Wer’s glaubt, wird wuselig

Heike Schmoll beschreibt in der FAZ (11.02.2016, Nr. 35, S. 6) die Not an den Gemeinschaftsschulen in Baden-Württemberg. Viele Lehre sind mit den an sie gestellten Anforderungen überfordert und haben das Gefühl, dass offene Kritik nicht erwünscht ist.

Der Lehrer hat kapituliert vor der Disziplinlosigkeit seiner Schüler. Nach einem Nervenzusammenbruch im Unterricht ist er krankgeschrieben. Der ausgebildete und erfahrene Gymnasiallehrer mit drei Unterrichtsfächern war zuletzt an einer Gemeinschaftsschule in Baden-Württemberg eingesetzt. „Im Grunde sind wir Dompteure in einem Zirkus, der sich Gemeinschaftsschule nennt, dessen Tiere aber noch lange nicht bereit sind für die Manege, noch nicht gezähmt“, berichtet der Lehrer, dem man keine Fortbildung oder Einführung in die neue Arbeitsweise angeboten hatte.
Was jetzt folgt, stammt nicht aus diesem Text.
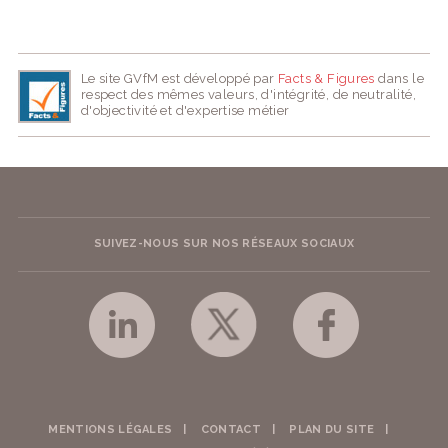
Le site GVfM est développé par
Facts & Figures
dans le
respect des mêmes valeurs, d'intégrité, de neutralité,
d'objectivité et d'expertise métier
SUIVEZ-NOUS SUR NOS RÉSEAUX SOCIAUX
MENTIONS LÉGALES
CONTACT
PLAN DU SITE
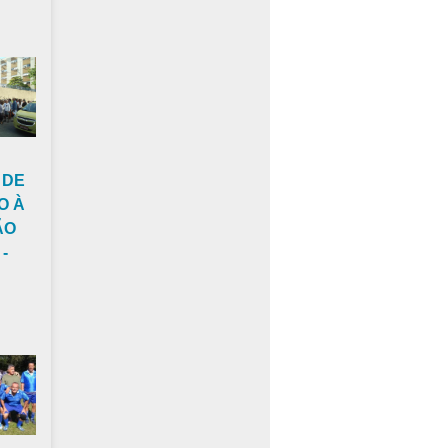
 DE
O À
ÃO
-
Allein ist der Lehrer mit seinem Scheitern nicht, es gibt nicht wenige Kollegen, die sich in der neuen Schulform überfordert fühlen. „Ich bin doch kein Psychologe, kein Therapeut, kein Logopäde, kein Förderschullehrer, kein Horterzieher, ich will einfach nur unterrichten, altersgerecht lehren, Wissen vermitteln“, berichtet er. Kleine Brötchen solle er backen, wurde ihm von der Schulleitung gesagt, nicht überfordern, „daran denken, dass es Hauptschüler sind und ich nicht so viel von ihnen erwarten dürfe, wie ich es bisher als Gymnasiallehrer gewohnt war“. Im Landesdurchschnitt besuchen etwa zehn Prozent Grundschüler mit einer Gymnasialempfehlung eine Gemeinschaftsschule, es gibt aber auch den ein oder anderen Schulamtsbezirk mit nicht einmal sieben Prozent Schülern, denen die Grundschule den Besuch eines Gymnasiums empfohlen hat. Das Kultusministerium verweist nach einer Anfrage dieser Zeitung auf die Verantwortung der Schulleitung, die darüber entscheidet, ob ein Lehrer der Fortbildung bedarf. Jedenfalls stünden qualifizierte Fachberatertandems zur Begleitung der Schul- und Unterrichtsentwicklung zur Verfügung.

Die Reformpädagogen werden wahrscheinlich Frau Schmoll wieder „zerreißen“. Gerade deshalb bin ich ihr sehr verbunden, dass sie trotz der Widerstände immer wieder auf die Malaisen aufmerksam macht, die leider zu viele Journalisten und Politiker nicht sehen wollen.

Sollte der Artikel online verfügbar werden, nenne ich die Quelle.